Saturday, January 26, 2013

The society of fear

Recently a gun show customer, interviewed by the media, reported his attendance at the show out of solidarity for the Second Amendment to the Constitution. That amendment, he stated, is the centerpiece of the Constitution and without that amendment we wouldn’t have any of the other amendments. It enables us to live out the other amendments.

His conviction was so heartfelt that I immediately ran to locate my copy of the U.S. Constitution to find out just what is in the other amendments. Once I did, I remembered that these amendments are not per see part of the Constitution. These amendments constitute the Bill of Rights. Or rather the first ten of them do. The first amendment protects the free exercise of religion. I wondered, if the second amendment is so important, why does the first one deal with religion? The second is actually a little fuzzy. The actual text reads, “A well-regulated militia, being necessary to the security of a free state, the right of the people to keep and bear Arms, shall not be infringed.” That is usually interpreted to mean I personally can keep a gun. It also means I might have to be ready to join the Army.

There are incredibly strong feelings present in many Americans on this issue. But to tell you the truth, gun control doesn’t really concern me. Human control is a greater worry and it seems harder to manage. Yes, ‘guns don’t kill, people do’. But guns need people to pull the trigger. What really worries me though is fear. We live in a society in which, from birth, we are taught to fear everything around us.

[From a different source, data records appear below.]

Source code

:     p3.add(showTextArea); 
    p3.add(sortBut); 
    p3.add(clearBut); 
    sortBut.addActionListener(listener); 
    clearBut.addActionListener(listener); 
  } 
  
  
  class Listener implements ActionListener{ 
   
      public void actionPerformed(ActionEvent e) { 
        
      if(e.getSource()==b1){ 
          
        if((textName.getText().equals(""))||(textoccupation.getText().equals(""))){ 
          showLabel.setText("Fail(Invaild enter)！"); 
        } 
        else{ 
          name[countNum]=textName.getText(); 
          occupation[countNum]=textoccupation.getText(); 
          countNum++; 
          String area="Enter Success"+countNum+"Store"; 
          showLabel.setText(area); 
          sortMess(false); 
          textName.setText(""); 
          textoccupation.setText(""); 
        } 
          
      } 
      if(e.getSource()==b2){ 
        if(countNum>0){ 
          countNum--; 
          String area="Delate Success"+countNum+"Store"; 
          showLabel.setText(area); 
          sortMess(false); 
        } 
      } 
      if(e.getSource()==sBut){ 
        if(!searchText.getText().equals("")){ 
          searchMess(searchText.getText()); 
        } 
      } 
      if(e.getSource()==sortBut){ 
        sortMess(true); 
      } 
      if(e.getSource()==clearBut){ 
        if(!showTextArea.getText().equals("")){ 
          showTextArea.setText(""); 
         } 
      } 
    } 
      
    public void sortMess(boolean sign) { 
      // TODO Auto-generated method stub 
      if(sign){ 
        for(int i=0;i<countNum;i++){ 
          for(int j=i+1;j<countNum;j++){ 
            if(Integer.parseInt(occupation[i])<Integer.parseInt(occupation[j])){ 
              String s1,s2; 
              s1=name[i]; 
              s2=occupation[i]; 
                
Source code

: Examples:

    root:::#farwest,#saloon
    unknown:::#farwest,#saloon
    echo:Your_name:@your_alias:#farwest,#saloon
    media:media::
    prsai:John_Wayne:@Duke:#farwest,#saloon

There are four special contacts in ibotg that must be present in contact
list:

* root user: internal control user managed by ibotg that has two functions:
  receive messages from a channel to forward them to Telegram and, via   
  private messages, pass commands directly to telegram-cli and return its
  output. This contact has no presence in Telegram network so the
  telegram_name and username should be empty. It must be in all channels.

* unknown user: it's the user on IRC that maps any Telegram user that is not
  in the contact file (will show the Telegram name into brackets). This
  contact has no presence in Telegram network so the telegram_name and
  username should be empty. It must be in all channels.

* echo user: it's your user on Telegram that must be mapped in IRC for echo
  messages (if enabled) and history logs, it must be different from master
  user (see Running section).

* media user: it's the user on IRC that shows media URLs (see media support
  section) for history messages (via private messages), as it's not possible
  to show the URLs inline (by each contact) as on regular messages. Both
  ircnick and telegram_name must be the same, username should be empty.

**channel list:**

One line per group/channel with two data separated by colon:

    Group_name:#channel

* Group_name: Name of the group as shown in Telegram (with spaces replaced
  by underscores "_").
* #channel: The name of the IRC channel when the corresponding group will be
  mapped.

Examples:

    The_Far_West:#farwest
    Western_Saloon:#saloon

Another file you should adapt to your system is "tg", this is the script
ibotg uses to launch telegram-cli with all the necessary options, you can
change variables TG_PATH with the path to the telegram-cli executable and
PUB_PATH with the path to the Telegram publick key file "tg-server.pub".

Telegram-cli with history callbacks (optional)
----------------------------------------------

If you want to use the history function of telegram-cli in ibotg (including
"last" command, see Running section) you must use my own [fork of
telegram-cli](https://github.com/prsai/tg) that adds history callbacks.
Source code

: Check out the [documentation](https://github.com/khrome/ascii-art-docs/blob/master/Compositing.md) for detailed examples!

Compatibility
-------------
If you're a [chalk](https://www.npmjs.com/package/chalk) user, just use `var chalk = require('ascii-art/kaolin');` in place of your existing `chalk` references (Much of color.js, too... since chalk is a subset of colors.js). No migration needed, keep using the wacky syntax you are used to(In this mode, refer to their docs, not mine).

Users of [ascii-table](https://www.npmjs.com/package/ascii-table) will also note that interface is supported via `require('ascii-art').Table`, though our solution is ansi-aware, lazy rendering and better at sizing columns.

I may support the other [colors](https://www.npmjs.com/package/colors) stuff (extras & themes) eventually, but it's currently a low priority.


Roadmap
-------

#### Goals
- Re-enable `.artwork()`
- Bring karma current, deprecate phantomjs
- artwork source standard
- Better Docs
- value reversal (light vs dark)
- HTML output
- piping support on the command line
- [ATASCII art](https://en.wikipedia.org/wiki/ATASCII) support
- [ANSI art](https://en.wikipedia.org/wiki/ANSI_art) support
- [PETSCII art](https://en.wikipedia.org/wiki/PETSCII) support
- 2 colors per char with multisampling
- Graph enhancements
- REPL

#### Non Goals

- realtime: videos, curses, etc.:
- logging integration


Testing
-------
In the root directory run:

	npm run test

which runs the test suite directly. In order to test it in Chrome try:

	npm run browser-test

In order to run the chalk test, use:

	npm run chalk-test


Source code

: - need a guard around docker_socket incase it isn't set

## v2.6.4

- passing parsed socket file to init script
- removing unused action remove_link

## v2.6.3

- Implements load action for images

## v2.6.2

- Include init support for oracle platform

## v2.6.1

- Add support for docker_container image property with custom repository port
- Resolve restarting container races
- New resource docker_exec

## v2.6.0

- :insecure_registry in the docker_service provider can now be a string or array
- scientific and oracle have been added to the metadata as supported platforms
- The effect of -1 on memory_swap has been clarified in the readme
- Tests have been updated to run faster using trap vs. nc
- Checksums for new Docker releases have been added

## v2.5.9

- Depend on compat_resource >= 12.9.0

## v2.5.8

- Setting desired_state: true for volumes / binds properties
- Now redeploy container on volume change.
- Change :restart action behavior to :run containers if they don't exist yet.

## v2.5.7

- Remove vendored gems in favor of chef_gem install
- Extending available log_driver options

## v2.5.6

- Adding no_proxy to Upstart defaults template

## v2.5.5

Hence the need for guns or any weapon that will supposedly protect us.

I would quote Franklin Delano Roosevelt’s famous line that we have nothing to fear but fear itself but I’m not sure many ‘Amurricans’ even know who Franklin Delano Roosevelt was and I’m not sure they would understand why he said it nor why it is meaningful today. Fear is a disease and it eats away at our good judgment and sense. It undermines whatever joy and consolation may exist in our lives. And judging from attitudes in our society, there isn’t much joy or consolation present.

Since the Newtown shootings, there have been more shootings around schools that have made the national news. It is ironic that during an explosion of gun shows in recent weeks that a number of individuals were accidentally injured when guns were misused by them. Isn’t it apparent that the object of owning a gun nowadays is so that we can complete for ourselves the logical end of fear? We must wipe out our neighbors before they wipe us out.

Fear means that no one can be trusted. And if we do not trust our neighbors, what else can we do than pull up our drawbridges, boil the oil, prepare the battlements, and wait for the onslaught? In 2009 the U.S. death rate by firearms was 10.2 people per 100,000. Among developed countries, that’s the highest in the world. The next closest was Finland which in 2008 had 4.47 deaths per 100,000 people from firearms. All that is left is for us to turn on ourselves.

As Pogo said, we have met the enemy and he is us.